Born: September 6, 1923;

Died: January 1, 2022

FREDA Wineman, who has died aged 98, was a French-born Jew whose stories from four Nazi concentration camps during the Second World War made the horrors of the Holocaust real for younger generations after she settled in Britain.

In June 1944, as a 20-year-old transported to Auschwitz-Birkenau, in German-occupied Poland, she came face to face with Dr Josef Mengele, the “Angel of Death”, who immediately decided the fate of new arrivals – work or the gas chamber. A prisoner said the older women should take babies from the younger ones.

“She told my mother to take the baby of a lady standing next to her – a stranger,” recalled Wineman in an article she wrote for The Independent on Holocaust Memorial Day last year. “She was sent to one side with my brother, Marcel. The baby’s mother and I were sent to the other side.”

Wineman told the historian Martin Gilbert: “Dr Mengele said, ‘She is going with the baby to a place where there are special creches to look after them.’”

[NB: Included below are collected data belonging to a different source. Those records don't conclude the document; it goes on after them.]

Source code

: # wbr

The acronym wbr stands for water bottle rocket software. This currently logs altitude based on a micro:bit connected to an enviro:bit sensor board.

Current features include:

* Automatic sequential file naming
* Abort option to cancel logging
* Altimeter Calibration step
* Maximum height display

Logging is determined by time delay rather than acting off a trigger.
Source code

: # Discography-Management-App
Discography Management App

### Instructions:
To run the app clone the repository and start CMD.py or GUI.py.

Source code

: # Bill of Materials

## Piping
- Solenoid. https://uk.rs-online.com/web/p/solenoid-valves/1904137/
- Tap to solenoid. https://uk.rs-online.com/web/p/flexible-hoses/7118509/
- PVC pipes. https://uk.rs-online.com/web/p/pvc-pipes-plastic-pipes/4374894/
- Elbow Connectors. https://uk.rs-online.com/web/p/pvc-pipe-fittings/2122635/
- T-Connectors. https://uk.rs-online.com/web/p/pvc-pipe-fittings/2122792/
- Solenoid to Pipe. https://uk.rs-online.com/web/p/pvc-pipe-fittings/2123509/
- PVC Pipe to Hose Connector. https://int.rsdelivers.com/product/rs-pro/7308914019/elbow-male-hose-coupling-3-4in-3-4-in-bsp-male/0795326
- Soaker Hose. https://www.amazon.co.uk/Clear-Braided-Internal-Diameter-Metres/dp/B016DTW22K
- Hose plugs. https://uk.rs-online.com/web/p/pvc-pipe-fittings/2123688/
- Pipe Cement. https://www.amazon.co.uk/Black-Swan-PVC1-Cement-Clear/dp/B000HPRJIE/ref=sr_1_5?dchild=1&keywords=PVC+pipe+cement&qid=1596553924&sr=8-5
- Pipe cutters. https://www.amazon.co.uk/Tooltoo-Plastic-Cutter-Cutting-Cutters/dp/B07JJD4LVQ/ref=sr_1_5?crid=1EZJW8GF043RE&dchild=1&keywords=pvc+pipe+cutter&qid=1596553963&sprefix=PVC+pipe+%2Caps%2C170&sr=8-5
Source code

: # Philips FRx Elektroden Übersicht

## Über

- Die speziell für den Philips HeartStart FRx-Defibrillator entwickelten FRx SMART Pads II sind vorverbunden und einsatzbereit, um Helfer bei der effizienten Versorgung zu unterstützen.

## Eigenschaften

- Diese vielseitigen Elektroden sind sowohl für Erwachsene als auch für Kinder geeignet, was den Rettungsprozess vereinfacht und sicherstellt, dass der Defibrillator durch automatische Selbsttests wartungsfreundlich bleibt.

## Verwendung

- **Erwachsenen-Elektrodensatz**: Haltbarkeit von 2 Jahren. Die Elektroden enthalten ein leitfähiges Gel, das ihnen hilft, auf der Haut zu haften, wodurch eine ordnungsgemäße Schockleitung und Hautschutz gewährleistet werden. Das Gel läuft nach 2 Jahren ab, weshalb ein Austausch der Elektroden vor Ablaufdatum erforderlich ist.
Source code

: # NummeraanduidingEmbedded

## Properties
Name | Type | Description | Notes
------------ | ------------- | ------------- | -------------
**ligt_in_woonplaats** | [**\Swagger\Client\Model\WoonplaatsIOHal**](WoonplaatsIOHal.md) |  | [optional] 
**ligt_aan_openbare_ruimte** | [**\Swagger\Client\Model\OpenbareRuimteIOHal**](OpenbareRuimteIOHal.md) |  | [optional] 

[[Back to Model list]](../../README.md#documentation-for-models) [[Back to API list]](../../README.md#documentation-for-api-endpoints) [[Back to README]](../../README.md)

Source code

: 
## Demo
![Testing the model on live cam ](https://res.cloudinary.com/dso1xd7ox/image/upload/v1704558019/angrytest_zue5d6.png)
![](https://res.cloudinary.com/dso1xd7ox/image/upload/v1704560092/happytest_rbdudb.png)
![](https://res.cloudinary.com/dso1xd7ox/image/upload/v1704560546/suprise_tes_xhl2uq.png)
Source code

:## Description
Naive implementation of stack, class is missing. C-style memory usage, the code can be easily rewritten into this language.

Unknown to Wineman at the time, her mother, brother – and the Dutch-born baby – were dispatched to the gas chamber. Meanwhile, she was disinfected, tattooed with the number A.7181 and given work digging trenches.

When she was moved to the Kanada Kommando, sorting through the belongings of new arrivals and the dead, she smuggled clothes back to her friends – until three were discovered with them and hanged, a horror that she and others were forced to watch.

Wineman returned to digging trenches – outside the crematoriums, where the burning of bodies left the sky black all day. “We thought it was night-time all the time,” she said.

Later that year, she was moved to Bergen-Belsen, a camp across the German border, where prisoners did not work but were woken up each day by guards beating them with sticks.

With little food, many died of starvation and conditions were so bad that Wineman developed an abscess on her stomach – the result of another prisoner scratching her with a dirty toenail as they slept.

From there, in February 1945, she and other female prisoners were transferred to Raguhn, a sub-camp of Buchenwald, where she worked in an aircraft factory, and suffered a finger abscess infected with worms, leading a fellow prisoner to cut the tip of it off with scissors.

As the Allies advanced, Wineman was transported to the camp at Theresienstadt, in Czechoslovakia, which was liberated by Russian troops in May 1945, just weeks after her arrival.

Only with the end of war did she discover that her parents and brother Marcel had been killed at Auschwitz. Returning to Lyon with typhoid, she was hospitalised before being reunited in August 1945 with her two other brothers, David and Armand. They all settled in Paris and she started a jewellery business with David.

On visiting some of her father’s cousins in Britain, she met David Wineman, a lamp factory director, and married him in London in 1950. When he died two years later, she was left to bring up their two daughters.

In 2009, after more than half a century of feeling unable to talk about her experiences, she returned to Auschwitz, when she was filmed by the BBC children’s programme, Blue Peter, for a feature on the Holocaust Memorial Day commemorations.

Softly spoken and elegantly dressed, Wineman then gave talks in schools and colleges that led her to be awarded the British Empire Medal in 2018 for services to Holocaust education.

She was born Dvora Frieda Silberberg in 1923 in Metz, in the Lorraine district of north-eastern France, the second of four children. With her Polish-born father, German-born mother and three brothers, she moved to Sarreguemines, near the German border, when she was eight.

In August 1939, on the eve of the Second World War, the whole town was evacuated and the Winemans moved around until eventually settling in Saint-Étienne, near Lyon, south-west France, where she worked in a steel factory.

The following year, the country was invaded by the Germans and, in 1944, the family was identified as Jewish, arrested by the Milice, France’s paramilitary organisation – something Wineman was always bitter about – and handed over to the Gestapo.

After being interrogated, they were sent to Drancy transit camp outside Paris, then transported to Auschwitz in a cattle truck.

Weinman settled in Britain after the war and tried to leave her haunting memories behind, saying in a 1989 interview: “You just have to get on with life and look forward. You cannot live with the past. It troubles you all the time, but you cannot live with it.”

Nevertheless, she eventually realised the benefit of educating those who were not even born during the Holocaust. “When I speak in schools, I ask students to tell their friends and family what they have heard,” she wrote in her Independent article.

“I say that in the future, if they ever hear anyone question what happened, they should tell them that they heard Freda Wineman, and she survived the Holocaust. I ask them to be my witnesses.”

Wineman is survived by her two daughters, Sandra and Irene.